_TEXTO MOSTRADO_:
+++
A pesar de los avances en derechos humanos y desarrollo político, el país no puede ser mostrado como ejemplo o modelo de justicia social. Con los años, los desequilibrios crecieron en la medida en que el desempleo agravó deteriorando la economía. Vivimos, además, un proceso de desnaturalización de las instituciones, las cuales continúan siendo débiles, incapaces de garantizar igualdad de oportunidades para todos.
La pobreza, presente en sus grados más extremos en amplias capas de población, tanto en las áreas urbanas como en las rurales, es una amenaza latente al orden social. En los últimos años hemos tenido señales de inconformidad que han degenerado en protestas callejeras que podrían conducir en el futuro a demostraciones violentas, que nadie aquí en su sano juicio desearía. A menos que el país sea capaz de reducir esos márgenes e incorporar a esa enorme cantidad de gente que vive en condiciones de marginalidad y pobreza, viviremos siempre bajo la amenaza latente de convulsiones sociales. Reducir esos márgenes no es solo tarea de un gobierno, sino de una alianza pública privada con una clara visión de las oportunidades y amenazas futuras.
Si a todo esto se une el deterioro del clima de seguridad, que pudiera llevar a la gente a añorar la presencia de una mano dura en el gobierno, tendríamos que admitir que podríamos llegar a una situación muy delicada, que urge de acciones correctivas en el área de la economía, la seguridad social y ciudadana. El país ha estado por años en el debate de reformas estructurales en diferentes áreas, como la educación y la economía, de las que pudieran depender no sólo el futuro la estabilidad de ambas, sino la confianza en que dominicanos y extranjeros tengan sobre la marcha misma de la nación. Pero la clase política archiva siempre la decisión.
Dejar la tarea sólo al gobierno sería el peor de los errores. Y mañana, si nos acostamos, sería ya tarde.
+++
_INFORMACIÓN PROPORCIONADA_:

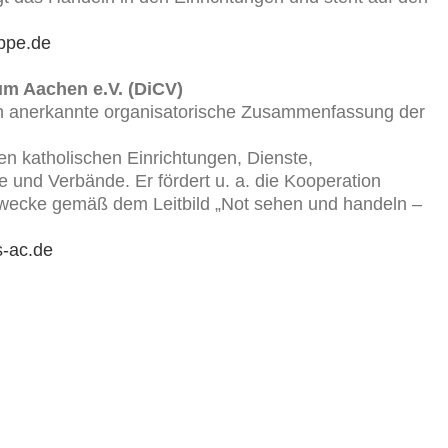
ppe.de
um Aachen e.V. (DiCV)
en anerkannte organisatorische Zusammenfassung der
n katholischen Einrichtungen, Dienste,
 und Verbände. Er fördert u. a. die Kooperation
Zwecke gemäß dem Leitbild „Not sehen und handeln –
s-ac.de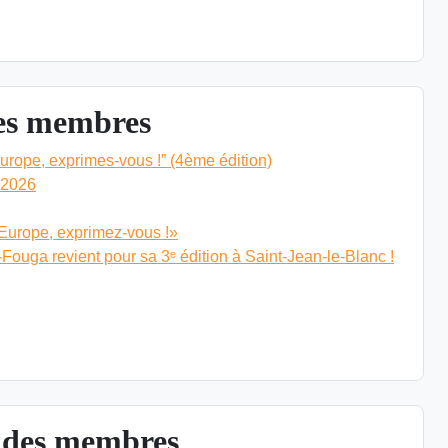
ROJETS
des membres
rope, exprimes-vous !” (4ème édition)
 2026
Europe, exprimez-vous !»
Fouga revient pour sa 3ᵉ édition à Saint-Jean-le-Blanc !
S MEMBRES
 des membres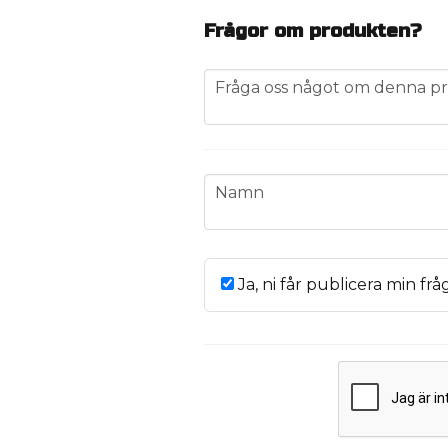
Frågor om produkten?
question
Fråga oss något om denna pr
name
Namn
Ja, ni får publicera min frå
+++
_ACTIVIDADES_:
1. De acuerdo con el texto sobre la situación social del país, ¿quién archiva siempre la decisión sobre las reformas estructurales?
2. Transcriba del texto sobre la situación social del país el fragmento que comienza en "Si a todo esto" y termina en "sería ya tarde.".

_RESPUESTAS OFRECIDAS_:
1. La clase política.

2.
Si a todo esto se une el deterioro del clima de seguridad, que pudiera llevar a la gente a añorar la presencia de una mano dura en el gobierno, tendríamos que admitir que podríamos llegar a una situación muy delicada, que urge de acciones correctivas en el área de la economía, la seguridad social y ciudadana. El país ha estado por años en el debate de reformas estructurales en diferentes áreas, como la educación y la economía, de las que pudieran depender no sólo el futuro la estabilidad de ambas, sino la confianza en que dominicanos y extranjeros tengan sobre la marcha misma de la nación. Pero la clase política archiva siempre la decisión.
Dejar la tarea sólo al gobierno sería el peor de los errores. Y mañana, si nos acostamos, sería ya tarde.